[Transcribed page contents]
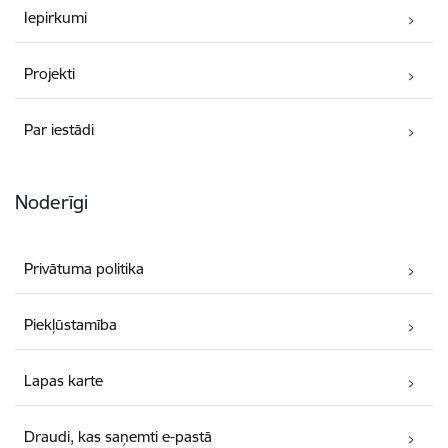
Iepirkumi
Projekti
Par iestādi
Noderīgi
Privātuma politika
Piekļūstamība
Lapas karte
Draudi, kas saņemti e-pastā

TASK DESCRIPTION =>
Write out every line of text from the records again, without any change, and leave the pictures out.

SOLUTION =>
Iepirkumi
Projekti
Par iestādi
Noderīgi
Privātuma politika
Piekļūstamība
Lapas karte
Draudi, kas saņemti e-pastā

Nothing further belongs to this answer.